Born in London and raised in New York, Mayer began his publishing career as an editorial assistant at Orion Press in 1961, then quickly moved to Avon Books, where, over the course of 14 years, he rose to the position of publisher. After serving as publisher of Pocket Books from 1976 to 1978, Pearson chose Mayer to run its troubled Penguin Books division. When he left in 1996, the company had become one of the world’s largest, and most profitable, publishers.
In an interview with PW discussing his departure from Penguin, Mayer said Pearson had wanted him to take a seat on the company board and to oversee some of the conglomerate’s other businesses. “I didn’t want to retire as a corporate executive, but as a book publisher,” said Mayer, who was 60 at the time, to PW’s John Baker. Upon Mayer’s exit, Lord Blakenham, Pearson chairman, said the company owed Mayer “an enormous debt of gratitude” for turning what had been largely a money-losing British publisher into a worldwide publishing powerhouse.
At the Hessischer Hof on Tuesday, there were some tears—but mostly smiles and laughs as Mayer’s friends offered tributes and remembrances, recalling his many adventures throughout the world, his publishing acumen, his abiding love of family and friends, his legendary penchant for smoking, and the many careers he helped along in his remarkable life.
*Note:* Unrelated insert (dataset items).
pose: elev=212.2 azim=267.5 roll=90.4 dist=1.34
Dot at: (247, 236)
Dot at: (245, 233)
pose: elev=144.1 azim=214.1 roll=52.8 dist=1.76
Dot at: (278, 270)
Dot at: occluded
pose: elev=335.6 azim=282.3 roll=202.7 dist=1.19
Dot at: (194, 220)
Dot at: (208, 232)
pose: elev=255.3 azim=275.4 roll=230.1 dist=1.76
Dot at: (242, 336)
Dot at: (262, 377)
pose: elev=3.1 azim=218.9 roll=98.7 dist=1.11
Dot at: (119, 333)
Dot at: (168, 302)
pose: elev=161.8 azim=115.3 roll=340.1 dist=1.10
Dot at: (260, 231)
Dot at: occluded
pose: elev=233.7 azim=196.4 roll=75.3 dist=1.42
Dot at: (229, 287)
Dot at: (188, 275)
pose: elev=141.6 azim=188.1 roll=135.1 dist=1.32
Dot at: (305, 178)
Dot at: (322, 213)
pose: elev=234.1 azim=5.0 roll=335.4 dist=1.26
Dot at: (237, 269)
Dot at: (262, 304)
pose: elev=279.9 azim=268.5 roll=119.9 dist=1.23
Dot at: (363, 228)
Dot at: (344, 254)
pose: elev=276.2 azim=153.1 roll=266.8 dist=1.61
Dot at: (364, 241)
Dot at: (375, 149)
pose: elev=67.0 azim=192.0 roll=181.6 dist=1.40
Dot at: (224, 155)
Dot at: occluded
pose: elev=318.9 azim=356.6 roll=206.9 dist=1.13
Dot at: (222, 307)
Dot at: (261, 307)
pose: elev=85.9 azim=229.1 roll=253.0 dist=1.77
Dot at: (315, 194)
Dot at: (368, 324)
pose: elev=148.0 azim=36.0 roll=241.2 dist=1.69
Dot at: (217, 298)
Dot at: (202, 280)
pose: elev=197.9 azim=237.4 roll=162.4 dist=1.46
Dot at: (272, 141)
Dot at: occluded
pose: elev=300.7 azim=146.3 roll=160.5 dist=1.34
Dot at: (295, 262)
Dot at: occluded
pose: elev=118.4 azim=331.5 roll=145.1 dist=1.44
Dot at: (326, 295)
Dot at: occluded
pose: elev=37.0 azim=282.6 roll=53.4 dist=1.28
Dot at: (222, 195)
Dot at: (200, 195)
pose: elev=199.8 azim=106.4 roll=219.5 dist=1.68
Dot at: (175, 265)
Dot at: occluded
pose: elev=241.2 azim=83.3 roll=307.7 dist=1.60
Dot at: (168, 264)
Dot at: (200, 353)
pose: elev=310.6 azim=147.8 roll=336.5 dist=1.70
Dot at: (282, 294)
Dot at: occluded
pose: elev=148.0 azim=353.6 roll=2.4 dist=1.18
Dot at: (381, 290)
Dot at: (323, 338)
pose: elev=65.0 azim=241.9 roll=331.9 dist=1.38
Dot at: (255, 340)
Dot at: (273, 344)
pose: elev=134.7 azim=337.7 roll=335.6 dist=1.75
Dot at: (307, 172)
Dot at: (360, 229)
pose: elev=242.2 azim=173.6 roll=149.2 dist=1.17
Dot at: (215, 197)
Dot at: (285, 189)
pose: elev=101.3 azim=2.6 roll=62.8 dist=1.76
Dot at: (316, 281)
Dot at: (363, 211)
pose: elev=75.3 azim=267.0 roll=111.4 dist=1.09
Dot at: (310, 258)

It doesn’t seem like a Frankfurt Book Fair without him many remarked, recalling Mayer’s surprisingly good German, and his love for the fair.
Kicking off the toasts, Grove Atlantic executive editor George Gibson spoke movingly of Mayer. “It is I feel a luxury when a mentor also becomes one’s great friend,” Gibson said. “You were larger than life, and you loved life to the fullest. You were courageous and opportunistic—Salman Rushdie to Sudoku. Your tastes were wide-ranging—mass-market to art. You were as at home in a corporate corner office as in a fierce independent. And you were indomitable.”
In his toast, Richard Charkin summed up Mayer in a single word: mensch. “He was to me a sort of godfather, I confess,” Charkin said. “I worshiped him, to be honest. And I’ve heard lots of things about him, lots of stories, we all love him, but one word hasn’t come out that I think should be applied—he was a mensch.”